- **TASK INPUT**:
........

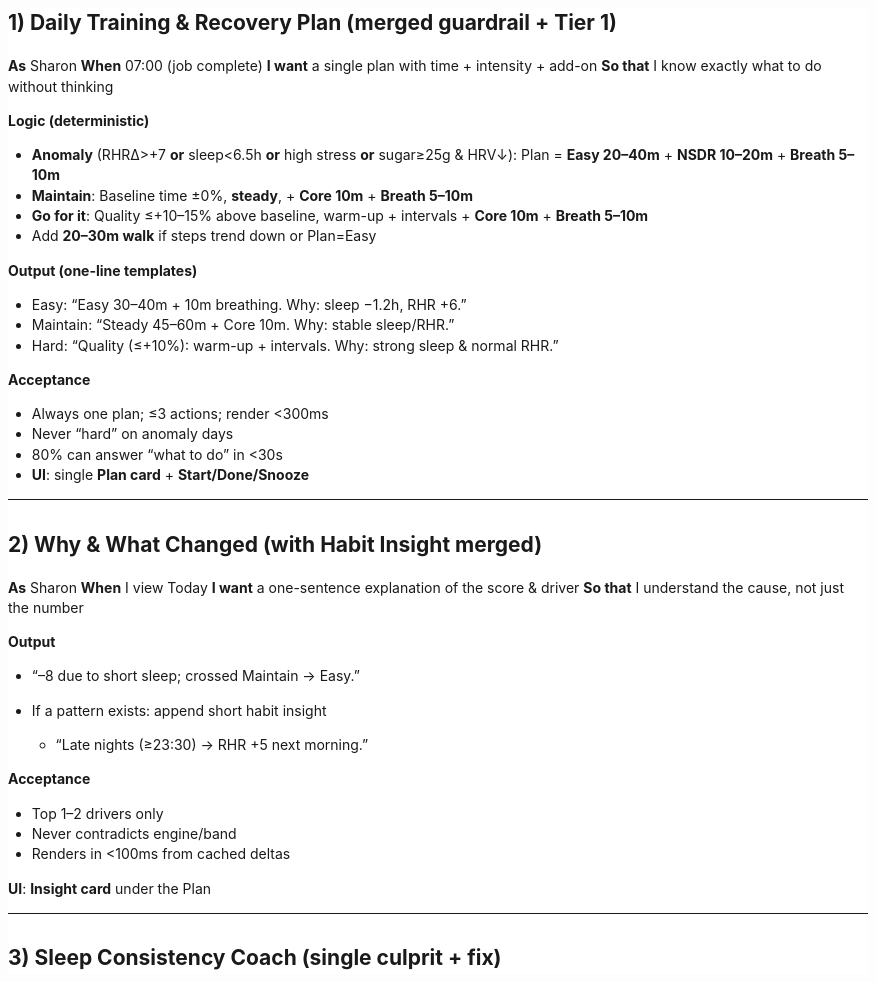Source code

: ## 1) Daily Training & Recovery Plan (merged guardrail + Tier 1)

**As** Sharon
**When** 07:00 (job complete)
**I want** a single plan with time + intensity + add-on
**So that** I know exactly what to do without thinking

**Logic (deterministic)**

* **Anomaly** (RHRΔ>+7 **or** sleep<6.5h **or** high stress **or** sugar≥25g & HRV↓):
  Plan = **Easy 20–40m** + **NSDR 10–20m** + **Breath 5–10m**
* **Maintain**: Baseline time ±0%, **steady**, + **Core 10m** + **Breath 5–10m**
* **Go for it**: Quality ≤+10–15% above baseline, warm-up + intervals + **Core 10m** + **Breath 5–10m**
* Add **20–30m walk** if steps trend down or Plan=Easy

**Output (one-line templates)**

* Easy: “Easy 30–40m + 10m breathing. Why: sleep −1.2h, RHR +6.”
* Maintain: “Steady 45–60m + Core 10m. Why: stable sleep/RHR.”
* Hard: “Quality (≤+10%): warm-up + intervals. Why: strong sleep & normal RHR.”

**Acceptance**

* Always one plan; ≤3 actions; render <300ms
* Never “hard” on anomaly days
* 80% can answer “what to do” in <30s
* **UI**: single **Plan card** + **Start/Done/Snooze**

---

## 2) Why & What Changed (with Habit Insight merged)

**As** Sharon
**When** I view Today
**I want** a one-sentence explanation of the score & driver
**So that** I understand the cause, not just the number

**Output**

* “–8 due to short sleep; crossed Maintain → Easy.”
* If a pattern exists: append short habit insight

  * “Late nights (≥23:30) → RHR +5 next morning.”

**Acceptance**

* Top 1–2 drivers only
* Never contradicts engine/band
* Renders in <100ms from cached deltas

**UI**: **Insight card** under the Plan

---

## 3) Sleep Consistency Coach (single culprit + fix)
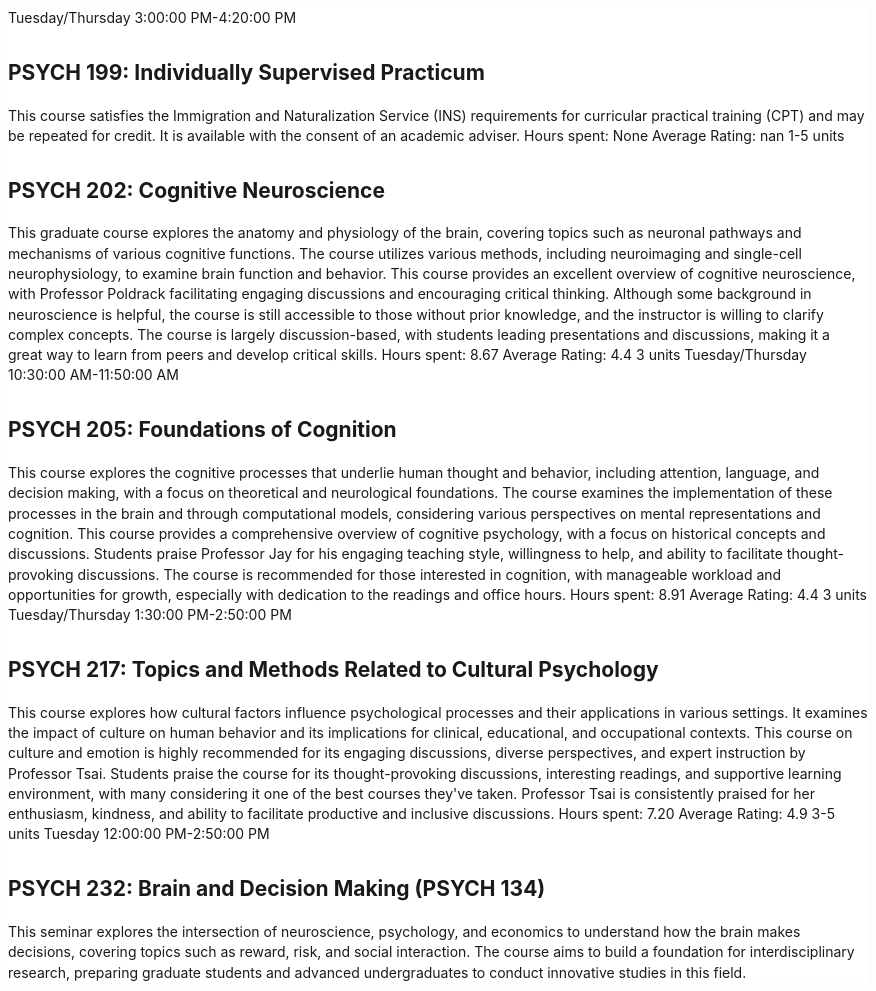 Tuesday/Thursday 3:00:00 PM-4:20:00 PM
## PSYCH 199: Individually Supervised Practicum
This course satisfies the Immigration and Naturalization Service (INS) requirements for curricular practical training (CPT) and may be repeated for credit. It is available with the consent of an academic adviser.
Hours spent: None
Average Rating: nan
1-5 units
## PSYCH 202: Cognitive Neuroscience
This graduate course explores the anatomy and physiology of the brain, covering topics such as neuronal pathways and mechanisms of various cognitive functions. The course utilizes various methods, including neuroimaging and single-cell neurophysiology, to examine brain function and behavior.
This course provides an excellent overview of cognitive neuroscience, with Professor Poldrack facilitating engaging discussions and encouraging critical thinking. Although some background in neuroscience is helpful, the course is still accessible to those without prior knowledge, and the instructor is willing to clarify complex concepts. The course is largely discussion-based, with students leading presentations and discussions, making it a great way to learn from peers and develop critical skills.
Hours spent: 8.67
Average Rating: 4.4
3 units
Tuesday/Thursday 10:30:00 AM-11:50:00 AM
## PSYCH 205: Foundations of Cognition
This course explores the cognitive processes that underlie human thought and behavior, including attention, language, and decision making, with a focus on theoretical and neurological foundations. The course examines the implementation of these processes in the brain and through computational models, considering various perspectives on mental representations and cognition.
This course provides a comprehensive overview of cognitive psychology, with a focus on historical concepts and discussions. Students praise Professor Jay for his engaging teaching style, willingness to help, and ability to facilitate thought-provoking discussions. The course is recommended for those interested in cognition, with manageable workload and opportunities for growth, especially with dedication to the readings and office hours.
Hours spent: 8.91
Average Rating: 4.4
3 units
Tuesday/Thursday 1:30:00 PM-2:50:00 PM
## PSYCH 217: Topics and Methods Related to Cultural Psychology
This course explores how cultural factors influence psychological processes and their applications in various settings. It examines the impact of culture on human behavior and its implications for clinical, educational, and occupational contexts.
This course on culture and emotion is highly recommended for its engaging discussions, diverse perspectives, and expert instruction by Professor Tsai. Students praise the course for its thought-provoking discussions, interesting readings, and supportive learning environment, with many considering it one of the best courses they've taken. Professor Tsai is consistently praised for her enthusiasm, kindness, and ability to facilitate productive and inclusive discussions.
Hours spent: 7.20
Average Rating: 4.9
3-5 units
Tuesday 12:00:00 PM-2:50:00 PM
## PSYCH 232: Brain and Decision Making (PSYCH 134)
This seminar explores the intersection of neuroscience, psychology, and economics to understand how the brain makes decisions, covering topics such as reward, risk, and social interaction. The course aims to build a foundation for interdisciplinary research, preparing graduate students and advanced undergraduates to conduct innovative studies in this field.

........

- **TASK ITEM**:
For the string "Average", show each line of the entries above where it occurs.

- **FINISHED EXERCISE**:
Average Rating: nan
Average Rating: 4.4
Average Rating: 4.4
Average Rating: 4.9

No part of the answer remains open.